Saved entries:
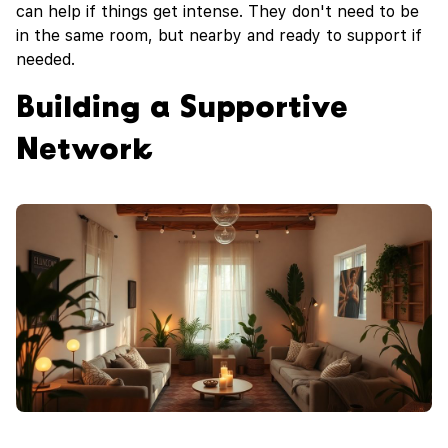
can help if things get intense. They don't need to be
in the same room, but nearby and ready to support if
needed.
Building a Supportive
Network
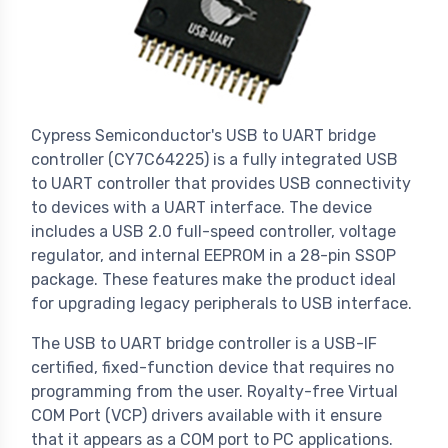
Cypress Semiconductor's USB to UART bridge
controller (CY7C64225) is a fully integrated USB
to UART controller that provides USB connectivity
to devices with a UART interface. The device
includes a USB 2.0 full-speed controller, voltage
regulator, and internal EEPROM in a 28-pin SSOP
package. These features make the product ideal
for upgrading legacy peripherals to USB interface.
The USB to UART bridge controller is a USB-IF
certified, fixed-function device that requires no
programming from the user. Royalty-free Virtual
COM Port (VCP) drivers available with it ensure
that it appears as a COM port to PC applications.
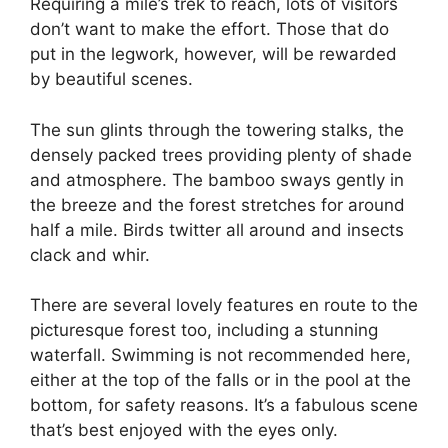
Requiring a mile’s trek to reach, lots of visitors
don’t want to make the effort. Those that do
put in the legwork, however, will be rewarded
by beautiful scenes.
The sun glints through the towering stalks, the
densely packed trees providing plenty of shade
and atmosphere. The bamboo sways gently in
the breeze and the forest stretches for around
half a mile. Birds twitter all around and insects
clack and whir.
There are several lovely features en route to the
picturesque forest too, including a stunning
waterfall. Swimming is not recommended here,
either at the top of the falls or in the pool at the
bottom, for safety reasons. It’s a fabulous scene
that’s best enjoyed with the eyes only.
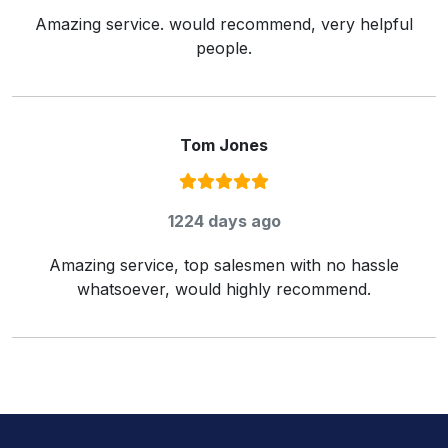
Amazing service. would recommend, very helpful
people.
Tom Jones
Rating:
5
/ 5
1224 days ago
Amazing service, top salesmen with no hassle
whatsoever, would highly recommend.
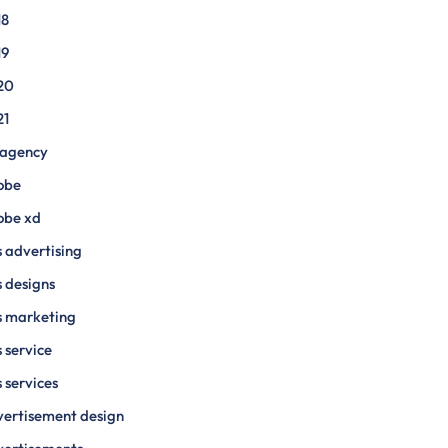
18
19
20
21
 agency
obe
obe xd
 advertising
 designs
s marketing
 service
 services
ertisement design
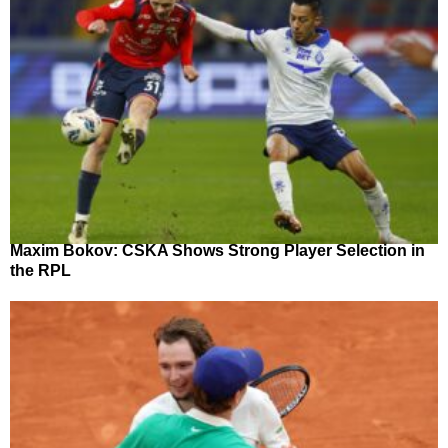
Maxim Bokov: CSKA Shows Strong Player Selection in
the RPL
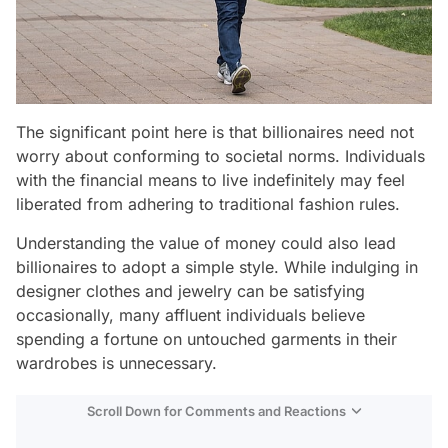
The significant point here is that billionaires need not
worry about conforming to societal norms. Individuals
with the financial means to live indefinitely may feel
liberated from adhering to traditional fashion rules.
Understanding the value of money could also lead
billionaires to adopt a simple style. While indulging in
designer clothes and jewelry can be satisfying
occasionally, many affluent individuals believe
spending a fortune on untouched garments in their
wardrobes is unnecessary.
Scroll Down for Comments and Reactions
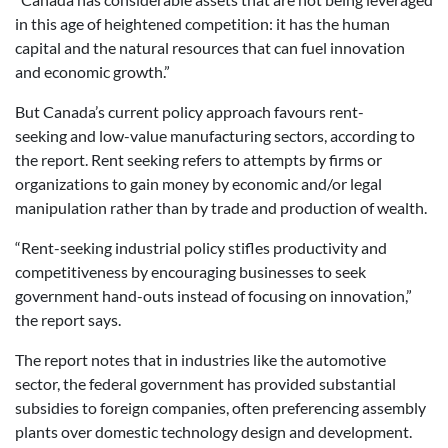
in this age of heightened competition: it has the human
capital and the natural resources that can fuel innovation
and economic growth.”
But Canada’s current policy approach favours rent-
seeking and low-value manufacturing sectors, according to
the report. Rent seeking refers to attempts by firms or
organizations to gain money by economic and/or legal
manipulation rather than by trade and production of wealth.
“Rent-seeking industrial policy stifles productivity and
competitiveness by encouraging businesses to seek
government hand-outs instead of focusing on innovation,”
the report says.
The report notes that in industries like the automotive
sector, the federal government has provided substantial
subsidies to foreign companies, often preferencing assembly
plants over domestic technology design and development.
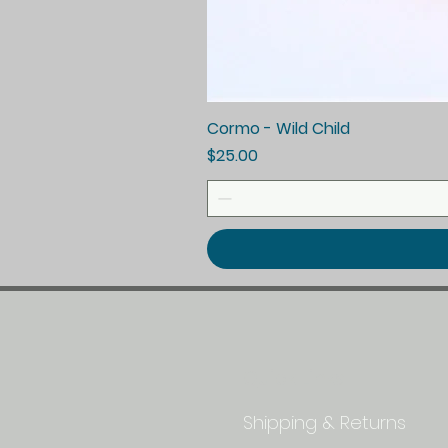
Cormo - Wild Child
Price
$25.00
Quick Links
Shipping & Returns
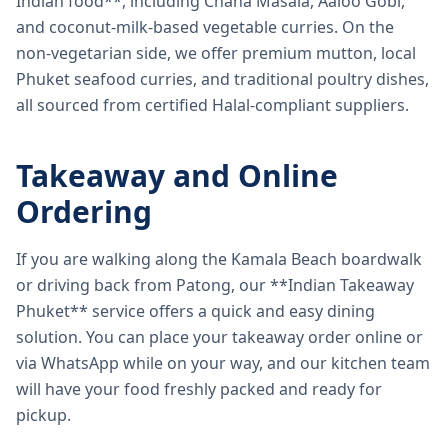
Indian food**, including Chana Masala, Aaloo Gobi,
and coconut-milk-based vegetable curries. On the
non-vegetarian side, we offer premium mutton, local
Phuket seafood curries, and traditional poultry dishes,
all sourced from certified Halal-compliant suppliers.
Takeaway and Online
Ordering
If you are walking along the Kamala Beach boardwalk
or driving back from Patong, our **Indian Takeaway
Phuket** service offers a quick and easy dining
solution. You can place your takeaway order online or
via WhatsApp while on your way, and our kitchen team
will have your food freshly packed and ready for
pickup.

PROBLEM TO SOLVE — A verbatim copy of the records is expected, from their first line through the line with "includes a USB", inclusive, with the pictures removed.

WRITTEN SOLUTION —
can help if things get intense. They don't need to be
in the same room, but nearby and ready to support if
needed.
Building a Supportive
Network
Cypress Semiconductor's USB to UART bridge
controller (CY7C64225) is a fully integrated USB
to UART controller that provides USB connectivity
to devices with a UART interface. The device
includes a USB 2.0 full-speed controller, voltage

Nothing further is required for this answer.